§ Article
# Glencoe Savoia-Marchetti S.55



## Rondo (Jul 23, 2010)

http://www.historicaviation.com/pro...ls+and+Kits&category=civil&subcategory=Flying Boats

Just recieved this kit. It has been on back order for about 3 years. I had forgotten about it when Historic Aviation emailed that there would be a production run. 

I'm sure that it's no uber-kit but an interesting subject. Thought others might want a heads up. Probably a short run and a long wait for the next one.


----------



## MightyMax (Jan 21, 2000)

Probably the old ITC (Ideal Toy Company) kit. Simple kit, but nice to have it back. Although it just killed the value of my original I have in the collection stash.
I sold off my 1/72 Delta 2 kit last year! 

Max Bryant


----------



## Rondo (Jul 23, 2010)

Awww, your original will always command a premium. :hat: The Delta kit sounds interesting esp. in the larger scale. In 1/96 it's not a big kit at all.

How was the quality and detail of the Delta kit? Not that I'm likely to find one.


----------



## MightyMax (Jan 21, 2000)

I have an old Scale Modeler Magazine (brand new when I recvd it :lol that someone did a build article on. Said that it was a beast to build. Nothing fit and the hull pieces left/right, were actually two different sizes. With this info in hand and my much younger days of feeling invincible, I bought one. Now adays I understand they are next to impossible to find. Heck when the guy did the article he said they were hard to find then (1980?) but said if you do stay far away  Still the author had a really cool model when he was done with all the work. They were issued twice. Once originally by Delta then by Delta2.

Cheers
Max


----------



## djnick66 (May 2, 2008)

Delta put out a series of (crappy) historic Italian airplane kits in the late 60s or early 70s. They did a Mc. 205 Veltro, Mc. 72 float plane racer, the Caproni Campini "jet", and the big SM. 55. All of the kits were pretty rough and raw with a lot of flash, coarse detail, rough molding, scratchy surface texture, poor clear parts. The kits were reissued in the 80s as Delta 2. I still have the Mc. 72 and Mc. 205 kits. They suck...


----------



## Rondo (Jul 23, 2010)

Saved data entries:
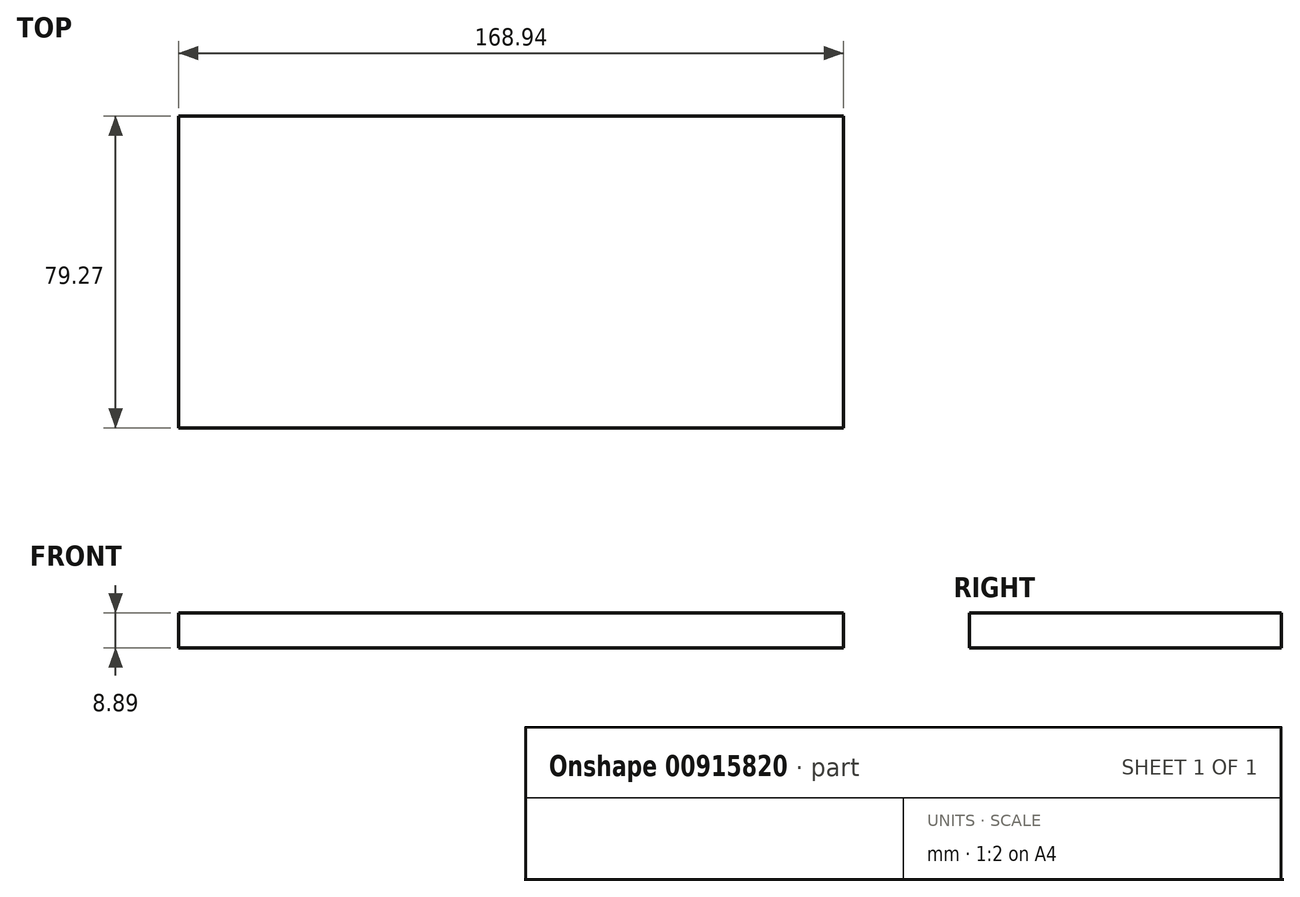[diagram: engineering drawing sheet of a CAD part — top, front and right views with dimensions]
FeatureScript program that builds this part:
annotation { "Feature Type Name" : "Feature", "Feature Type Description" : "" }
export const myFeature = defineFeature(function(context is Context, id is Id, definition is map)
    precondition{}
    {
        {
            var Q0;
            Q0=qCreatedBy(makeId("Top.planeOp"),FACE);
            var sketch = newSketch(context, id + "F0", { "sketchPlane" : qUnion([Q0])});
            skLineSegment(sketch, "E0.bottom", {"start": v(0, 0) * mm, "end": v(168.94, 0) * mm});
            skLineSegment(sketch, "E0.top", {"start": v(0, -79.27) * mm, "end": v(168.94, -79.27) * mm});
            skLineSegment(sketch, "E0.left", {"start": v(0, 0) * mm, "end": v(0, -79.27) * mm});
            skLineSegment(sketch, "E0.right", {"start": v(168.94, 0) * mm, "end": v(168.94, -79.27) * mm});
            skSolve(sketch);
        }
        {
            var Q0;
            Q0=makeQuery(id+"F0.imprint","IMPRINT",FACE,{"disambiguationData":[TD([[makeQuery(id+"F0.imprint","IMPRINT",EDGE,{"derivedFrom":sQuery(id+"F0.wireOp",EDGE,"E0.bottom")}),-1.0]])]});
            extrude(context, id + "F1", {"entities" : qUnion([Q0]), "depth" : 8.9 * mm, "offsetDistance" : 25.4 * mm});
        }
    });
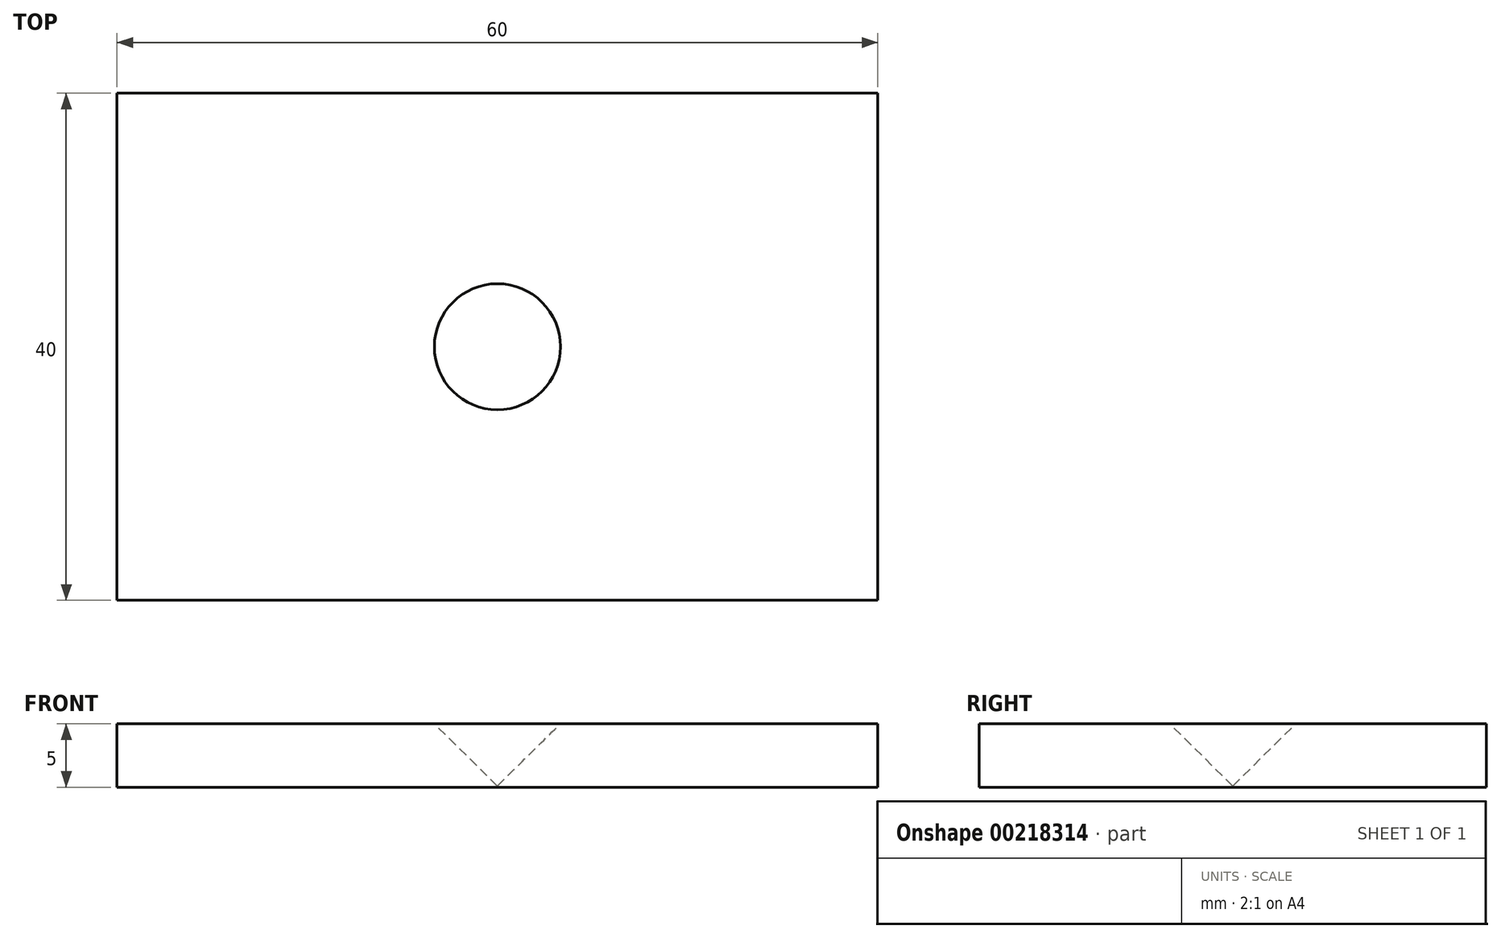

§ Goal of the exercise
In the Savoia-Marchetti S.55 thread, how long was the kit on back order before it arrived?

§ Complete answer
About three years.